Früher als sonst zur Arbeit unterwegs. Nicht mehr ganz Nacht, aber eindeutig noch nicht Tag. Spiegelnde Lichter am Rhein von der Beueler Promenade. Lichter in den Wohnhäusern auf der anderen Flussseite: Einige Menschen, die dort leben, sind noch nicht unterwegs. Ich bin spontan ganz verliebt in den ganz langsam schwarzdunkelblau werdenden Himmel und die Lichter auf den Straßen und in den Häusern.
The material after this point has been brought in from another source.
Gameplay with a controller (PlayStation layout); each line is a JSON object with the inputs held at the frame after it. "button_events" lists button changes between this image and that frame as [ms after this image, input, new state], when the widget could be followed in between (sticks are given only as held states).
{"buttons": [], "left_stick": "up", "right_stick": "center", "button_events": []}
Ich müsste mal um die Zeit hier mit Kamera unterwegs sein, am besten auch mit Stativ, denk ich, und überlege, wann das wohl möglich wäre und dass es dann bitte so klar sein soll, wie heute Morgen. 

Nicht verschieben! Jetzt auskosten, was möglich ist, ruft wer in meinem Hirn dazwischen. Jetzt geht aber nix. Geht nix? 10 Minuten später bin ich dienstlich unterwegs zur Bäckerei. Immer noch kein Morgenrot, immer noch wenig Leute, der Markt vor dem Bonner Rathaus im Aufbau. Jetzt auskosten, was möglich ist. Ich sehe weiterhin Morgenstimmung und Lichter und mache eben jetzt ein paar wenige Schnappschüsse. Weil auf meinem Weg eine Tür verschlossen ist, muss ich durch eine Kirche gehen, die mir zwei tolle Motive schenkt. Für das alles, ungelogen, nicht mehr als 5 Extraminuten. Morgens hab ich selten Zeit zuviel.

Den ganzen Tag gehen die sehr schönen Momente des Morgens mit. Die nimmt mir keiner. Die Fototour am Morgen? Bleibt wahrscheinlich eine Idee. Macht nix.